Anne Midgette of the Washington Post wrote a sobering review of Eric Booth and Tricia Tunstall’s recent book “Playing for Their Lives”. As the Executive Director of the El Sistema inspired program Play On Philly and founding Board Chairman of El Sistema USA, I would offer a few answers to the questions that are at the heart of her critique: What is El Sistema and what is it actually accomplishing?
I define poor from the pre-Latin word pau-paros, which means “producing little; getting little”. My travels around the world have taught me that where some lack in material things, they make up for it ten-fold with compassion and love for their environment, family and health. With that in mind, teaching poor children to play classical music does not stamp out poverty, but helps them produce much and receive what they need to balance out the absence of material things.
You wouldn’t want your pilot to have just 200 hours of flying time, and I promise that you wouldn’t want to listen to a musician with a similarly low number of hours of experience in a practice room. Any vocation requires “rote drill work” for mastery and the discipline learned through that experience directly translates to one’s life. The scientific community calls the skills gained through such practice – skills like impulse control and working memory — executive functioning skills.
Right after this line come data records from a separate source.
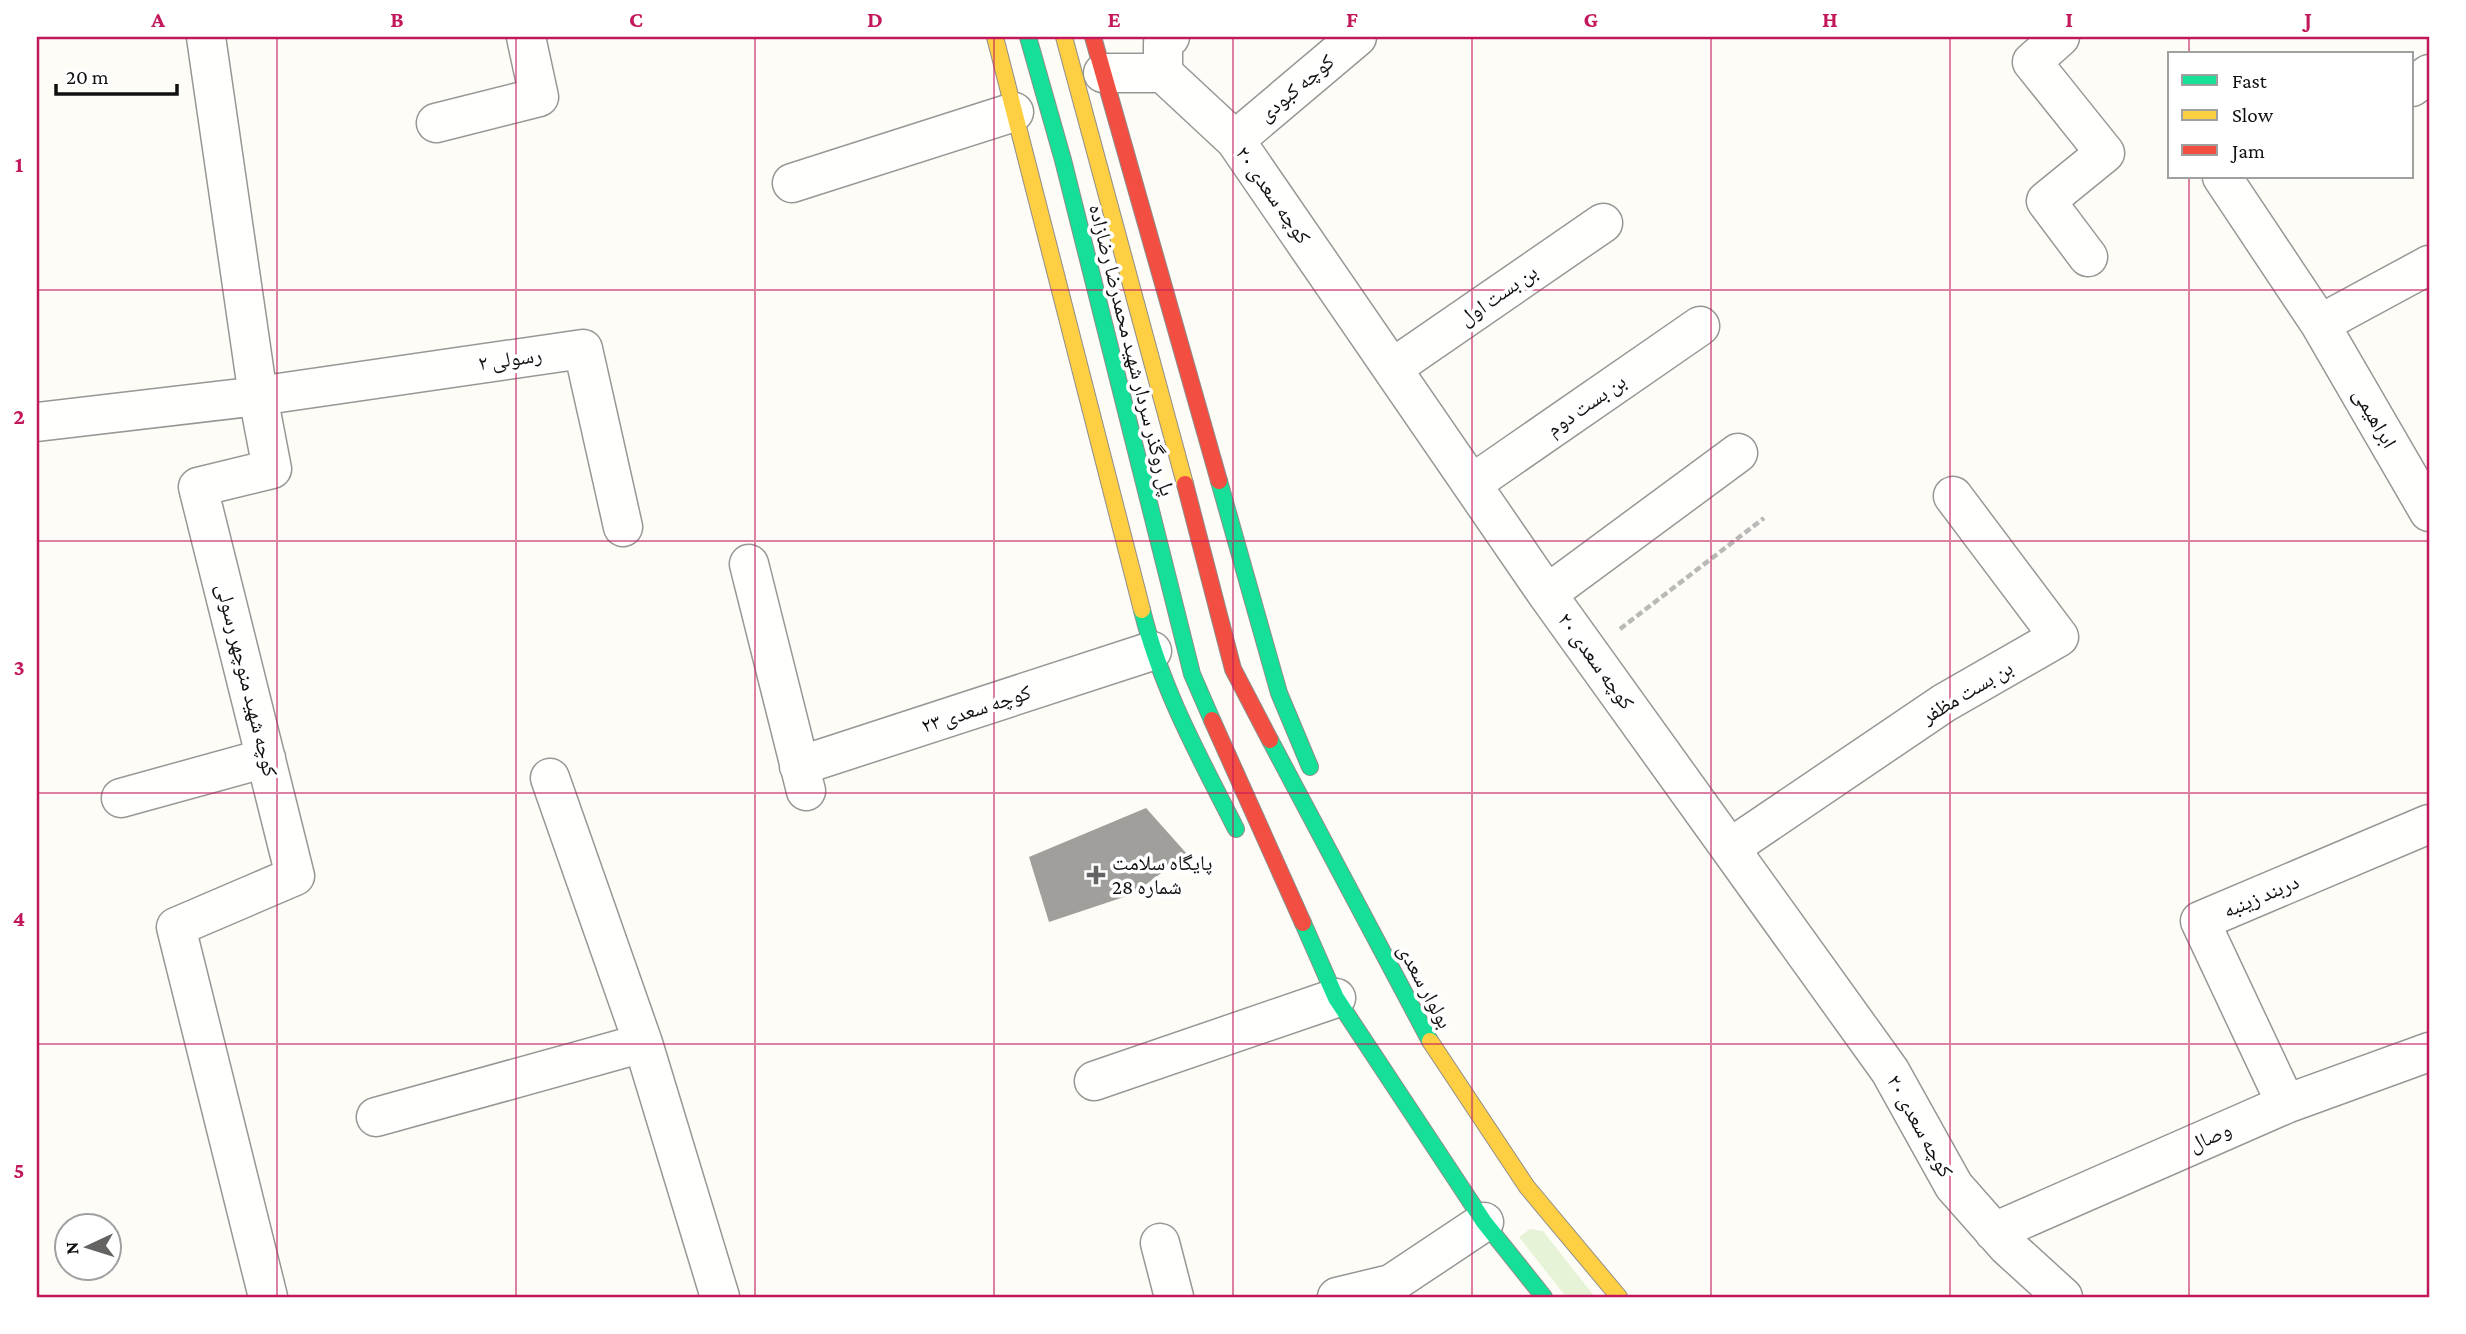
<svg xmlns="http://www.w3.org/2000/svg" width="2466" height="1334" font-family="'Crimson Pro','Noto Naskh Arabic',serif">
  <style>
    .green { fill: #e7f3d7 }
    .building { fill: #a19f9c }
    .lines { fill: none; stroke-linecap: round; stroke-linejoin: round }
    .street-casing { stroke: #979795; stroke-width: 41 }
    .fast-casing { stroke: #8e8d8b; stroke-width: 18 }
    .slow-casing { stroke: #8e8d8b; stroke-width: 18 }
    .jam-casing { stroke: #8e8d8b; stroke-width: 18 }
    .path { stroke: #b9b9b8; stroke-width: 4.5; stroke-dasharray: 7 3.5; stroke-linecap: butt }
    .street { stroke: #fffffe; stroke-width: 38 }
    .fast { stroke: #16e098; stroke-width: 16 }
    .slow { stroke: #ffcf43; stroke-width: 16 }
    .jam { stroke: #f24e42; stroke-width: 16 }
    .grid { fill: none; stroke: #c2185b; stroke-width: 2; stroke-opacity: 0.55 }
    .poi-dot { fill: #646362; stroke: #fff; stroke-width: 2.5 }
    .labels { text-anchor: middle; stroke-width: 7; stroke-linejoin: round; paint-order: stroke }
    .street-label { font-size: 21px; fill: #111; stroke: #fff }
    .poi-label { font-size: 21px; fill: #111; stroke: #fff; text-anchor: start }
    .neatline { fill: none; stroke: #c2185b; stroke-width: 2.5 }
    .grid-label { font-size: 23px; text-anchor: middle; font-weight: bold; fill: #c2185b }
  </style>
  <rect width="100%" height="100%" fill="#fdfcf7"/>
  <path class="green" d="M1530,1229L1543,1231L1595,1297H1566L1519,1237Z"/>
  <path class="building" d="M1146,808L1187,854L1133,894L1049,922L1029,857Z"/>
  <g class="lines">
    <defs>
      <path id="street" d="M206,37L258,396L272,469L198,487L295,876L176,927L268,1297
        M2060,37L2032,62L2105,153L2046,201L2088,257
        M1103,73H1163L1235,140L1547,594L1890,1071L1954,1186L2007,1246L2063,1297
        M1163,73V43L1170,37
        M2412,87L2429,74
        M436,123L539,97L526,37
        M1235,140L1357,37
        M2222,177L2320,324
        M792,183L1014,112
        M2429,265L2320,324L2429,512
        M1394,367L1603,223
        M37,422L258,396L583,349L623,527
        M1473,483L1700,326
        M749,564L806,791
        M1547,594L1738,453
        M799,766L1152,651
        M550,778L643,1043L720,1297
        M121,798L266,758
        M1730,848L1944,703L2059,637L1953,496
        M1094,1081L1336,998
        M2286,1104L2200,921L2429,824
        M376,1117L643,1043
        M1994,1232L2286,1104L2429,1052
        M1160,1243L1174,1297
        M1337,1297L1391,1284L1484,1222"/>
      <path id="fast" d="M1028,37L1063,160L1192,674L1212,720
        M1219,481L1279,693L1310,767
        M1142,610C1161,688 1200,758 1236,829
        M1270,740L1430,1041
        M1303,923L1336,998L1484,1222L1544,1297"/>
      <path id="slow" d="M995,37L1142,610
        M1064,37L1185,484
        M1430,1041L1527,1187L1619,1297"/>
      <path id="jam" d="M1093,37L1219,481
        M1185,484L1233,669L1270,740
        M1212,720L1303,923"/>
    </defs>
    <use href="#street" class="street-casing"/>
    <use href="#fast" class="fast-casing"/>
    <use href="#slow" class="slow-casing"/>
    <use href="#jam" class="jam-casing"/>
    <path class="path" d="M1620,629L1764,518"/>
    <use href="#street" class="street"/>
    <use href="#fast" class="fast"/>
    <use href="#slow" class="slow"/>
    <use href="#jam" class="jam"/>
  </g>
  <path class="grid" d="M277,37V1297M516,37V1297M755,37V1297M994,37V1297M1233,37V1297M1472,37V1297M1711,37V1297M1950,37V1297M2189,37V54M2189,177V1297M37,290H2429M37,541H2429M37,793H2429M37,1044H2429"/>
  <path class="poi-dot" d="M1092.5 864.5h7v7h7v7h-7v7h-7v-7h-7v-7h7z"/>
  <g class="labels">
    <g class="street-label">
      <text transform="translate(1296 88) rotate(-40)" y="7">کوچه کبودی</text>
      <text transform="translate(1273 195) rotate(55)" y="7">کوچه سعدی ۲۰</text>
      <text transform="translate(1498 295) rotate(-35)" y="7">بن بست اول</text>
      <text transform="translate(1132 350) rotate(76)" y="7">پل روگذر سردار شهید محمدرضا رضازاده</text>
      <text transform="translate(510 359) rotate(-8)" y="7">رسولی ۲</text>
      <text transform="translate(1586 405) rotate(-35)" y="7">بن بست دوم</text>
      <text transform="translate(2375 418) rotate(60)" y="7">ابراهیمی</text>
      <text transform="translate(1596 661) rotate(54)" y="7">کوچه سعدی ۲۰</text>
      <text transform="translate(247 680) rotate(76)" y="7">کوچه شهید منوچهر رسولی</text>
      <text transform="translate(1967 692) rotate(-31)" y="7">بن بست مظفر</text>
      <text transform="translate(976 709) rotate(-18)" y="7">کوچه سعدی ۲۳</text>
      <text transform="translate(2261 896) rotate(-23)" y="7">دربند زینبه</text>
      <text transform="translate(1425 986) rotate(62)" y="7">بولوار سعدی</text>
      <text transform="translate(1920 1126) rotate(61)" y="7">کوچه سعدی ۲۰</text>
      <text transform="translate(2210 1137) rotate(-24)" y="7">وصال</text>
    </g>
    <g class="poi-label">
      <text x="1112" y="870">پایگاه سلامت<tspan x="1112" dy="24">شماره 28</tspan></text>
    </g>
  </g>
  <rect width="2466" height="1334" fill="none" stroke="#ffffff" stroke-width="77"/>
  <rect x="2168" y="52" width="245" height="126" fill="#ffffff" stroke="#a0a0a0" stroke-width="2"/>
  <rect x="2182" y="75" width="35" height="10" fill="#16e098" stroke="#a0a0a0" stroke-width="2"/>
  <text x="2232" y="88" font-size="21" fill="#111111">Fast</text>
  <rect x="2182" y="110" width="35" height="10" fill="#ffcf43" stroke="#a0a0a0" stroke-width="2"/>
  <text x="2232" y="122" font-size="21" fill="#111111">Slow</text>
  <rect x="2182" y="145" width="35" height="10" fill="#f24e42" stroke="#a0a0a0" stroke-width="2"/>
  <text x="2232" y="158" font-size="21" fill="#111111">Jam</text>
  <g transform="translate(88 1247) rotate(266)"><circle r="33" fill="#ffffff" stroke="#a0a0a0" stroke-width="2"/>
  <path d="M0-5L12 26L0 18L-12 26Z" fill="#646362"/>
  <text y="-10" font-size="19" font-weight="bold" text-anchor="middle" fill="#111111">N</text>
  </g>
  <path d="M56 84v10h121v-10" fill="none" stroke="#111111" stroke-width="3.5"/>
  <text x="66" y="84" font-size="21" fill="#111111" stroke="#ffffff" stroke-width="5" paint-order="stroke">20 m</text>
  <rect x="38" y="38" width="2390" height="1258" class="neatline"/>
  <g class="grid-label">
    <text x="158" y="27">A</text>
    <text x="397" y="27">B</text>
    <text x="636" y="27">C</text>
    <text x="875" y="27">D</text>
    <text x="1114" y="27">E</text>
    <text x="1352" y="27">F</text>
    <text x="1591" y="27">G</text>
    <text x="1830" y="27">H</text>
    <text x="2069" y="27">I</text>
    <text x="2308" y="27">J</text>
    <text x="19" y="172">1</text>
    <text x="19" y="424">2</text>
    <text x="19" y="675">3</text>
    <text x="19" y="926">4</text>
    <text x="19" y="1178">5</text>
  </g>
</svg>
The Los Angeles Philharmonic has recently partnered with Stanford University to measure the effects of their El Sistema inspired program. Play On Philly has some of the most promising executive functioning research in the country and WolfBrown has expanded its work to measure similar outcomes in a dozen programs in the United States. The Scottish government continues to fund the Big Noise program, which has the most impressive outcomes of any El Sistema inspired program in the world. These are simply three examples of the dozens of research studies currently underway. As the authors of “Playing for Their Lives” suggest, it is too early to claim definitive evidence of all of the social benefits these programs provide, but intense and dedicated study of music builds executive functioning skills and that is a fact. Every day, our students’ practice with instruments helps them practice these skills: the regulation of complex cognitive processes like working memory, reasoning, flexibility, and problem solving as well as planning and execution. We know that those who posses these skills will out-perform those who don’t have them and we are confident that learning to play music is the best way for our young people to acquire them.
No one working on the ground thinks the El Sistema philosophy is a magic bullet. I have yet to meet a parent, student or teacher who believes that a music program alone will provide everything that they need to overcome all of the many, systemic challenges that underserved families in our communities face. However, everyone on the ground knows that forward progress in life is made through a lot of hard work, dedication and persistence.
These children, with the enormous amount of effort they give to their musical endeavors, are producing much, and getting the barest fraction of what they deserve. With all this said, I wonder, would you still call them “poor”? Each day, as I watch them earn the support of a community of music educators who have united with them and their families to build these critical skills, as they tackle the next measure of music, the next recital, the next concert, I hope they feel like the richest kids in Philadelphia, playing for their lives each and every day.